# Document passage
________________

December 31, 2021
Everyone needs to deadlift. It's the single best exercise that demonstrates pure brute strength in the gym. Plus, deadlifts are about as simple as you can get; there's something heavy on the ground and you need to pick it up. You can't get more functional than that! What could be better?! What if we told you there's actually more than one way to deadlift and that every method has certain advantages and benefits? Not worse. Not better. Just different and awesome in their own way. In this article, we want to go over the sometimes downplayed (for some reason) but totally bad-ass "sumo deadlift".
In reality, this deadlift variation is quite different from the conventional deadlift. Being so, a host of specific nuances need to be addressed as to why you may want to (or not want to) start including the sumo deadlift in your training program. In this article, you'll learn:
Until just a few decades ago, the vast majority of lifters simply used the conventional deadlift. This method of deadlift uses the form we're all used to with a narrow stance and hands placed outside of the legs. It wasn't until around the 1970's when a new form of picking heavy ass weight off the ground was seen; the sumo deadlift. While there were many other large hip-hinge movements, such as the silver-dollar deadlift, this new form looked distinctly different.
This new deadlift form had lifters using an excessively wide stance with legs externally rotated with the lifter holding the bar in between their legs. Further, the torso is exceptionally upright with greater flexion in the knees. In fact, the stance very much resembles that of a sumo wrestler hence the name “sumo deadlift”.

________________

[Page-level text extractions]
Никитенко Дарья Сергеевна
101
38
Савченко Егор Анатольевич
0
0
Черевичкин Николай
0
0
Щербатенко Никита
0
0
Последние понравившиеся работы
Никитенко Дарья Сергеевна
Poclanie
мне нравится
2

________________

# Work instruction A
From the sumo deadlift article, output the text starting with "In reality, this" and going on through "looked distinctly different.".
# Work instruction B
Please answer these questions using the sumo deadlift article:
(i) According to the sumo deadlift article, what does the deadlift demonstrate better than any other exercise in the gym?
(ii) Around which decade was the sumo deadlift first seen?
(iii) Whose stance does the sumo deadlift stance resemble?

# Exercise solution A
In reality, this deadlift variation is quite different from the conventional deadlift. Being so, a host of specific nuances need to be addressed as to why you may want to (or not want to) start including the sumo deadlift in your training program. In this article, you'll learn:
Until just a few decades ago, the vast majority of lifters simply used the conventional deadlift. This method of deadlift uses the form we're all used to with a narrow stance and hands placed outside of the legs. It wasn't until around the 1970's when a new form of picking heavy ass weight off the ground was seen; the sumo deadlift. While there were many other large hip-hinge movements, such as the silver-dollar deadlift, this new form looked distinctly different.

# Exercise solution B
(i) Pure brute strength
(ii) The 1970's
(iii) A sumo wrestler's